Are TOL/TDZ Privatization Talks Realistic?
A local (family) investment group ran by Dock Treece under the name Treece Investment Advisory Corp., along with his sons Dock David and Ben, have made public they are nearing the end of a study on taking over the operations of both Toledo Express Airport and Toledo Executive Airport. The facilities are currently owned by the City of Toledo, though reside outside city limits, and are operated by the Toledo Lucas County Port Authority through a lease that expires in 2023.
So far very few details are public right now and exactly how they will operate the airport or work with existing tenants. None of the investment team has any experience owning or operating an airport. Dock Treece has claimed (in a Toledo Free Press article) that he has “over 30 years” experience around aviation. No details have been released on exactly what that experience is. This site has been critical of the Port Authority membership for some time due to lack of aviation experience, especially on the Airport Committee, and has concerns when it comes to holding the proper experience to run the operation.
In the Free Press article they do disclose that there will be at least two new corporate entities created for the airport operation – Toledo Airport Operations Company and Toledo Airport Facilities Company.
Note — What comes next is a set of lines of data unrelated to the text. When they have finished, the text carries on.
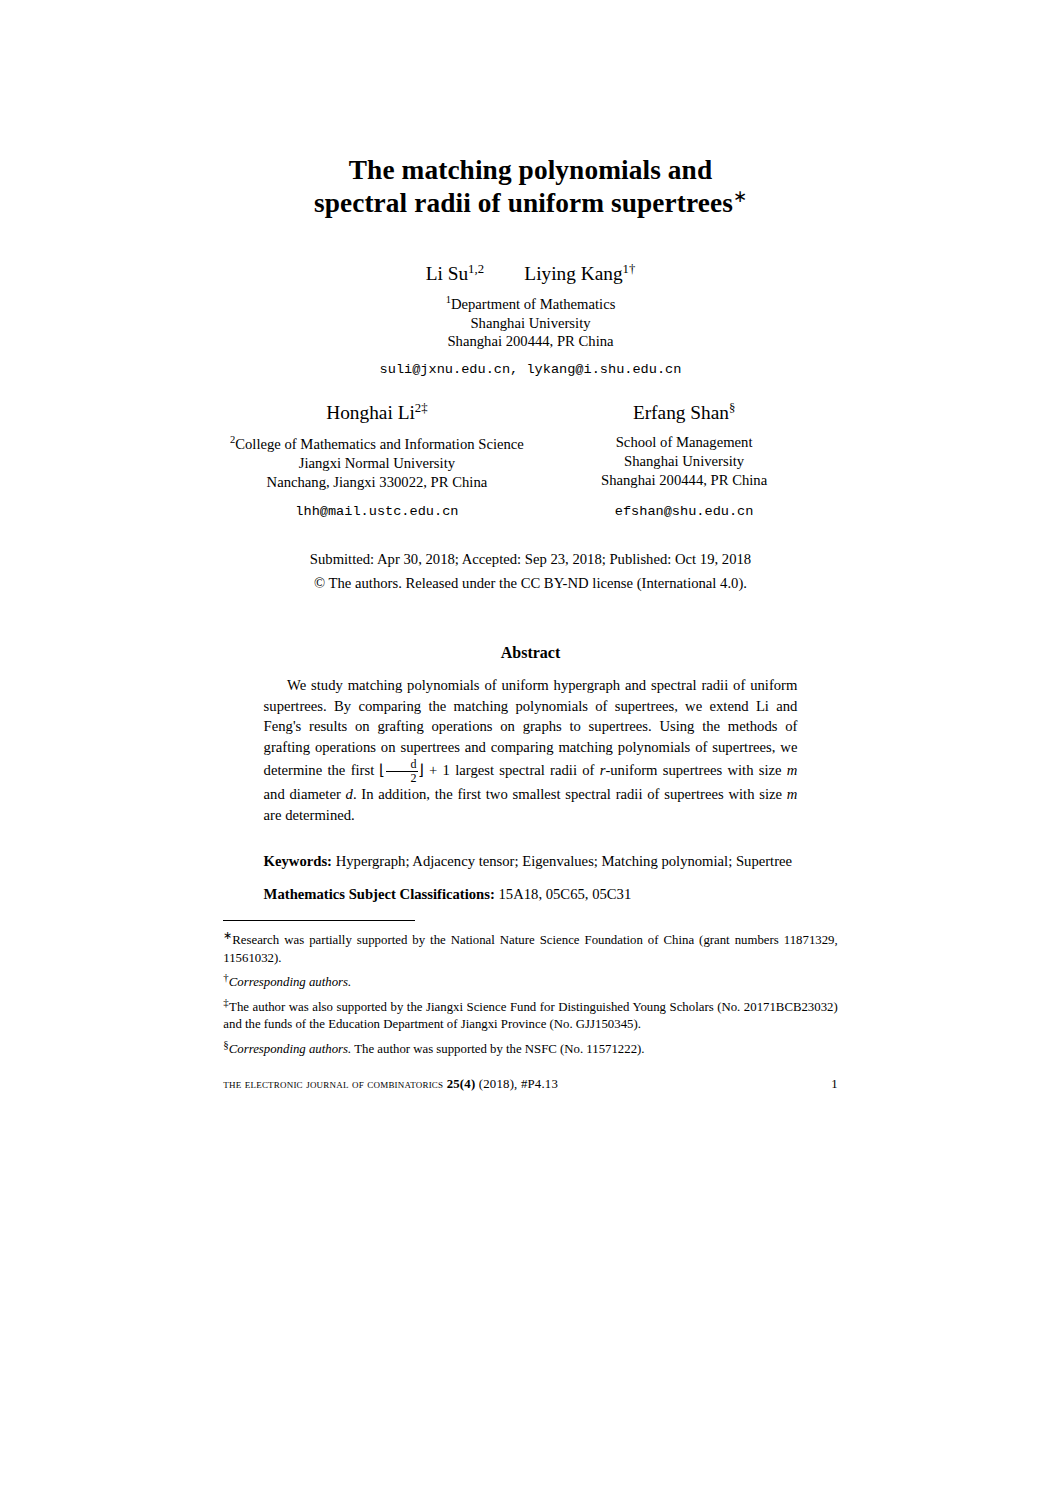The matching polynomials and
spectral radii of uniform supertrees∗
Li Su1,2 Liying Kang1†
1Department of Mathematics
Shanghai University
Shanghai 200444, PR China
suli@jxnu.edu.cn, lykang@i.shu.edu.cn
| Honghai Li 2‡ | Erfang Shan § |
| 2 College of Mathematics and Information Science Jiangxi Normal University Nanchang, Jiangxi 330022, PR China | School of Management Shanghai University Shanghai 200444, PR China |
| lhh@mail.ustc.edu.cn | efshan@shu.edu.cn |
Submitted: Apr 30, 2018; Accepted: Sep 23, 2018; Published: Oct 19, 2018
© The authors. Released under the CC BY-ND license (International 4.0).
Abstract
We study matching polynomials of uniform hypergraph and spectral radii of uniform supertrees. By comparing the matching polynomials of supertrees, we extend Li and Feng's results on grafting operations on graphs to supertrees. Using the methods of grafting operations on supertrees and comparing matching polynomials of supertrees, we determine the first ⌊d 2⌋ + 1 largest spectral radii of r-uniform supertrees with size m and diameter d. In addition, the first two smallest spectral radii of supertrees with size m are determined.
Keywords: Hypergraph; Adjacency tensor; Eigenvalues; Matching polynomial; Supertree
Mathematics Subject Classifications: 15A18, 05C65, 05C31
∗Research was partially supported by the National Nature Science Foundation of China (grant numbers 11871329, 11561032).
†Corresponding authors.
‡The author was also supported by the Jiangxi Science Fund for Distinguished Young Scholars (No. 20171BCB23032) and the funds of the Education Department of Jiangxi Province (No. GJJ150345).
§Corresponding authors. The author was supported by the NSFC (No. 11571222).
the electronic journal of combinatorics 25(4) (2018), #P4.13 1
Specifics aren’t available on what each which do, but it can be assumed one will be a building and land management firm and the other the actual operator of the facilities.
Politically they did run into a slight snag as the Toledo Blade prepared an article painting the picture that this group wanted to by-pass city council through this agreement, but the Treece group denounced it. Outgoing Mayor Bell and incoming Mayor Collins are both on record for appeared open to considering the proposal, but are guarded in their comments.
There are some hints of what their plan would include. According to the Free Press, the Treeces have talked to or expect to pursue “defense contractors, plane refurbishers, maintenance facilities, refueling stations, pilot training programs, and a school that wants to start an aviation program” (Toledo Free Press). They’ve also specifically outlined fuel farms and working to reduce the number of them onsite and consolidate operations. These are all great targets and should be pursued, but the specific mention of the fuel farms should be concerning to some. These are typically owned by the FBOs or large operators (like BAX in the past) and any consolidation is going negatively hurt the FBOs that survive off of fuel sales.
With all that said, so far in the US you can count on one hand the number of privatized airport operations with commercial service – Branson and San Juan. Several airports have looked into it, several have been in the past but no longer are. So that is definitely showing just how realistic it is for such an operation to be privatized is. The other issue is the fact that the airport (like most) has received significant amount of federal aid when it comes to run rehab and other upgrades. This means that any profit generated by the airport could not be removed from the facility without FAA approval. There is no indication that the Treeces have even looked into this part of the operation.
It is not a big secret that the airport operations are a drag on the Port Authority’s bottom line and have been subsidized by the more profitable Toledo Seaport. At this point however, it is way too early to justify any level of support to the idea being presented by the Treeces. More details need to be provided and the hard questions answered when it comes to impacts on the incumbent businesses that support the airports and impacts on FAA funding.
The take away from this is that the discussion is out there about fixing a broken situation. The Port Authority would likely be willing to get the airport budget off their financial sheets to improve their numbers, however this doesn’t mean privatization is the way to go. The goal in this plan, and all plans going forward, should be to great a focused independent entity for the airport operations. So far not enough is public knowledge of the Treece plan to evaluate appropriately. Based on what is known at this point, the best option may be to use the knowledge gained in this process and begin the task of setting up a regional airport authority to take control of both TOL and TDZ. Ideally a public entity would reduce the risk of issues with the FAA and also be focused on addressing the concerns of existing tenants that are growing louder by the day.